By Sonia Waraich | Eureka Times-Standard | June 4, 2022 | www.times-standard.com
The state and federal government set ambitious goals for developing renewable energy— like Humboldt County’s offshore wind project – but how quickly that development materializes locally is a matter of debate.
Earlier this week, the Bureau of Ocean Energy Management published a proposed sale notice for five commercial wind energy leases off the coast of California – three off the coast of Morro Bay in Southern California and two off the coast of Humboldt Bay. The combined area up for lease is 373,268 acres with the potential to generate 4.5 gigawatts of offshore wind energy, 1.6 to 1.8 GW of which could come from the North Coast once the Humboldt wind energy area was fully built out.
Norway-based Aker Offshore Wind is interested in developing offshore wind projects in both regions and has been working with both the local community and Morro Bay for four years. Jonah Margulis, senior vice president of Aker Offshore Wind, said there are different challenges in both areas.
“In the north, it’s mainly a transmission challenge,” Margulis said. “In the central, it’s mainly a port challenge.”
The climate crisis is intensifying with each passing year and climate scientists agree the fastest ways to decarbonize our society is to develop renewable energy sources and put an end to our reliance on fossil fuels. TState and federal government set ambitious targets to generate 100% clean electricity by 2035, giving them a little more than a decade to make the transition.
Transitioning to a society powered by renewable energy is going to require significant investments to upgrade the electric grid, which was designed to transmit energy generated from large fossil fuel sources. Right now, many areas have to curtail the amount of energy they’re producing from renewable sources in order to avoid damaging the grid.
A community-scale wind project in the Humboldt wind energy area would need to curtail energy production at times, but the local transmission infrastructure is capable of handling a 140 to 170 megawatt project, which is more than the 100 or so MW needed to serve the region’s needs, according to a transmission feasibility study conducted by Cal Poly Humboldt’s Schatz Energy Research Center, utility infrastructure consulting firm Quanta Technology and the U.S. Department of Energy’s National Renewable Energy Laboratory.
Aker is considering developing a 150 MW project in the area initially because that could be built today without requiring significant transmission upgrades, Margulis said.

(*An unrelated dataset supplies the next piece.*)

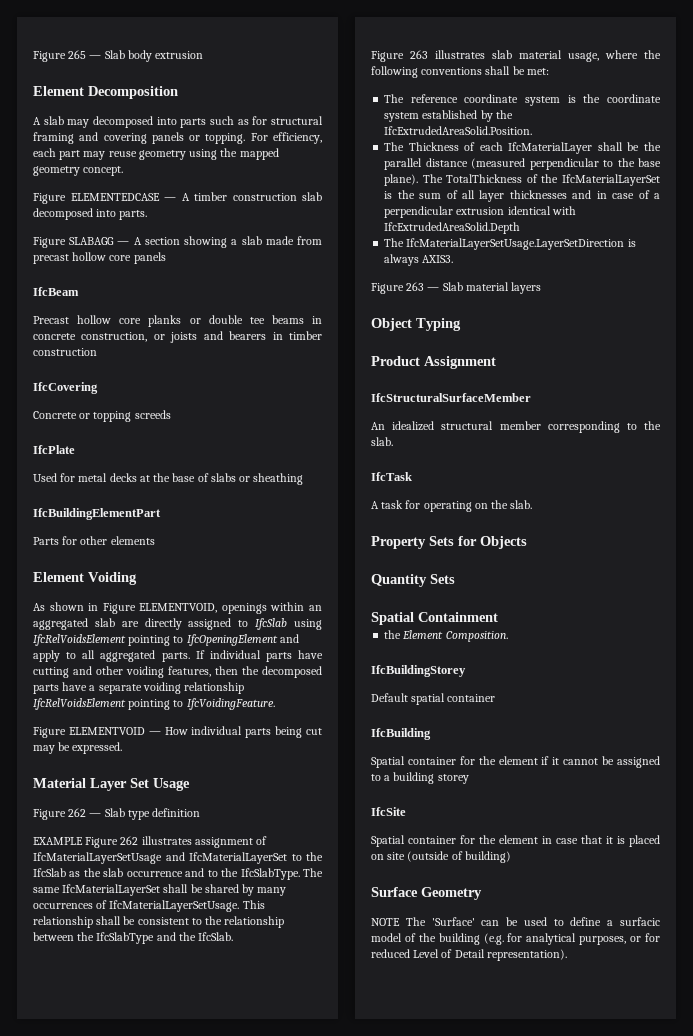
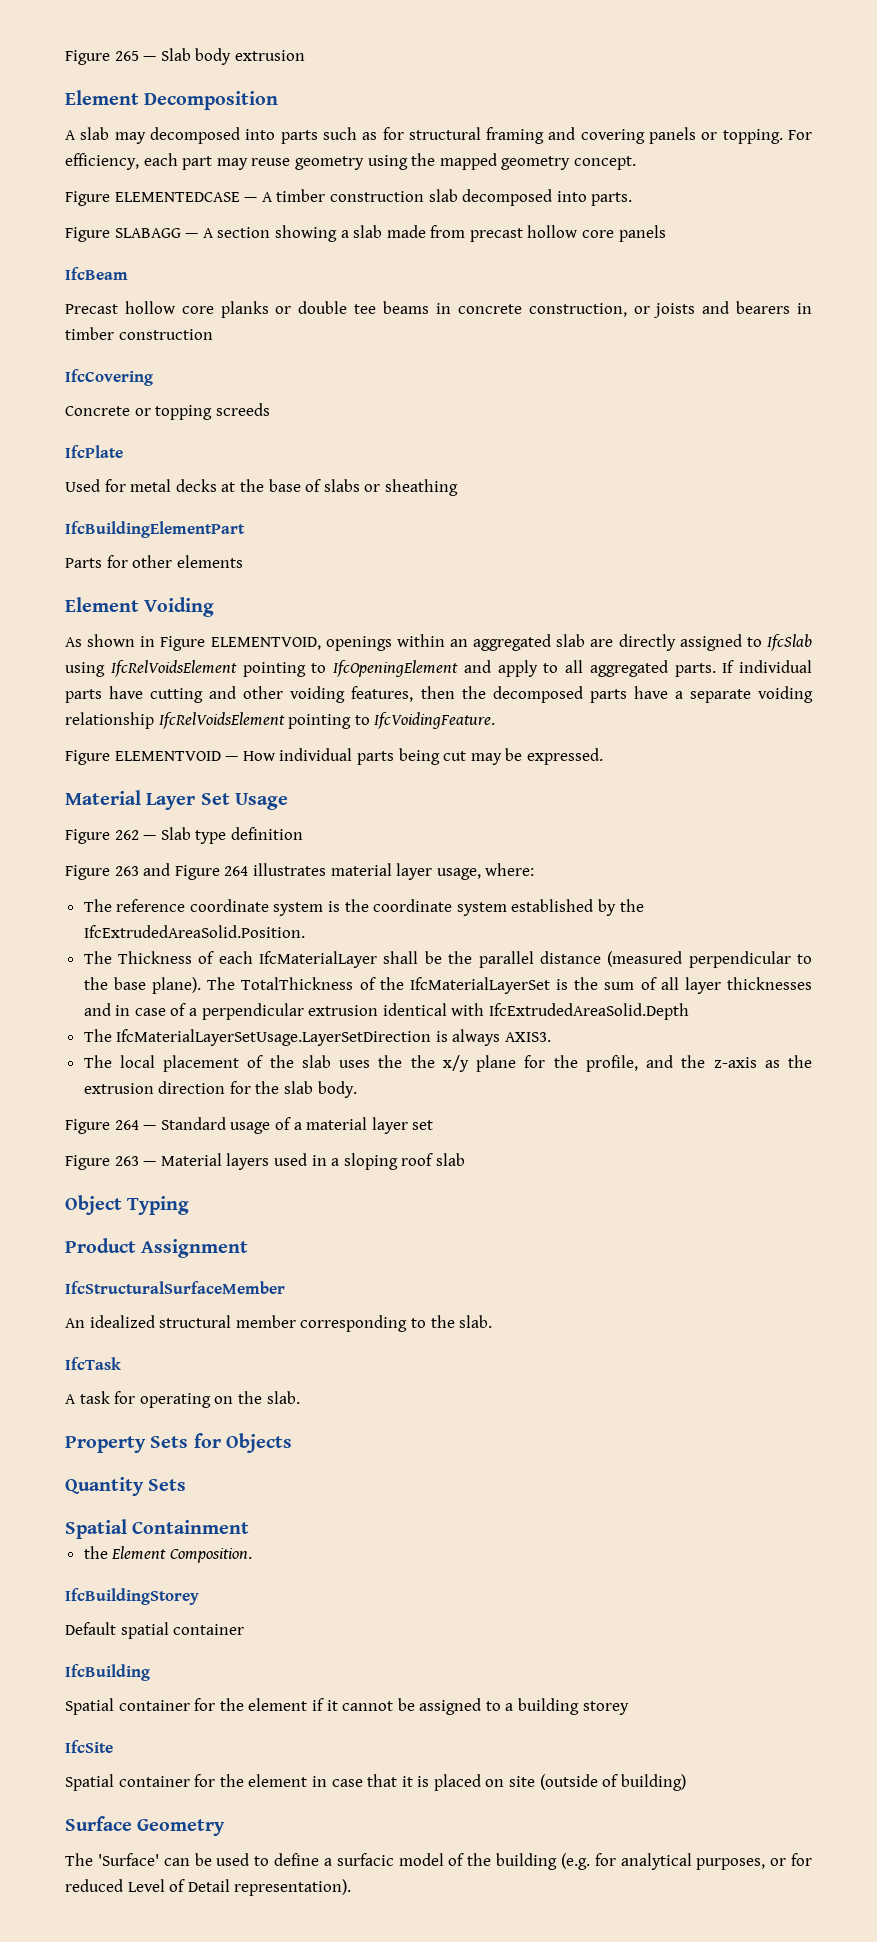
[33,836,268,848] [33,852,323,864] [33,868,323,880] [33,884,287,896] [33,900,265,912] [33,916,285,928] [33,932,234,944] [371,50,661,62] [371,66,549,78] EXAMPLE Figure 262 illustrates assignment of IfcMaterialLayerSetUsage and IfcMaterialLayerSet to the IfcSlab as the slab occurrence and to the IfcSlabType. The same IfcMaterialLayerSet shall be shared by many occurrences of IfcMaterialLayerSetUsage. This relationship shall be consistent to the relationship between the IfcSlabType and the IfcSlab. // Figure 263 illustrates slab material usage, where the following conventions shall be met: -> [65,863,535,880] Figure 263 and Figure 264 illustrates material layer usage, where:
(454, 259) none -> [83,1055,813,1072] [83,1081,357,1098] [65,1117,434,1134] // The local placement of the slab uses the the x/y plane for the profile, and the z-axis as the extrusion direction for the slab body. // Figure 264 — Standard usage of a material layer set
[442,282,509,291] Slab material -> [160,1153,222,1166] Material
(542, 288) none -> [273,1153,465,1170] used in a sloping roof slab
[371,918,400,926] NOTE -> (226, 1827) none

“To do the full build-out of Humboldt, the 1.6 GW, … you would need some pretty significant transmission upgrades,” Margulis said. “So, I think certainly by 2030 you could see some build-out of that, but not the full build-out.”
Humboldt County’s electric grid is somewhat isolated from the rest of the state and connecting it to the rest of the state once the wind farm was fully built out would require billions in investment. The Schatz Center and Pacific Gas and Electric Co. examined four potential options, including two overland routes and two undersea cable routes, with an estimated cost between $1.7 and $4.4 billion.
The 20-year transmission outlook by the California Independent System Operator, which maintains the reliability of the state’s energy grid, found upgrading the infrastructure in the Morro Bay area would cost about $110 million, while it would cost $5.8 to $8 billion on the North Coast assuming 4 GW of offshore wind energy generation.
The process for completing large-scale transmission upgrades is complex and has often taken a decade or more, Arne Jacobson, director of the Schatz Center, said during a webinar earlier this year.
“That doesn’t mean there can’t be a goal or target to do it faster than that,” Jacobson said.
There’s a higher potential to build out more quickly off Morro Bay because it already has the transmission capabilities, though the port improvements would need to be made, Margulis said.
Larry Oetker, executive director of the Humboldt Bay Harbor, Recreation and Conservation District, has been working on the port improvements needed for the development of offshore wind and he’s more optimistic about how soon there will be a full buildout.
Oetker pointed to the fact that the governor is pushing to keep the Diablo Canyon Power Plant online past 2025, when the state’s last nuclear power plant was set to stop operating.
“If Diablo Canyon is still online, then the Central Coast is going to have the same transmission issues as the North Coast,” Oetker said.
Oetker said he unequivocally believes there will be a full buildout of the Humboldt wind energy area by the end of the decade because of the climate crisis and the fact that the war in Ukraine has launched the oil industry into a crisis as well.
The Bipartisan Infrastructure Law also makes significant investments in upgrading the country’s transmission infrastructure, which the Biden-Harris administration estimates needs to triple by 2050.
“The oil industry is not the future,” Oetker said. “If anybody hasn’t realized that by now then they’re in for a rude awakening. We’re in a crisis and the state and federal government and other entities in charge of these are going to make sure this happens. I’m convinced of that because the public will demand it.”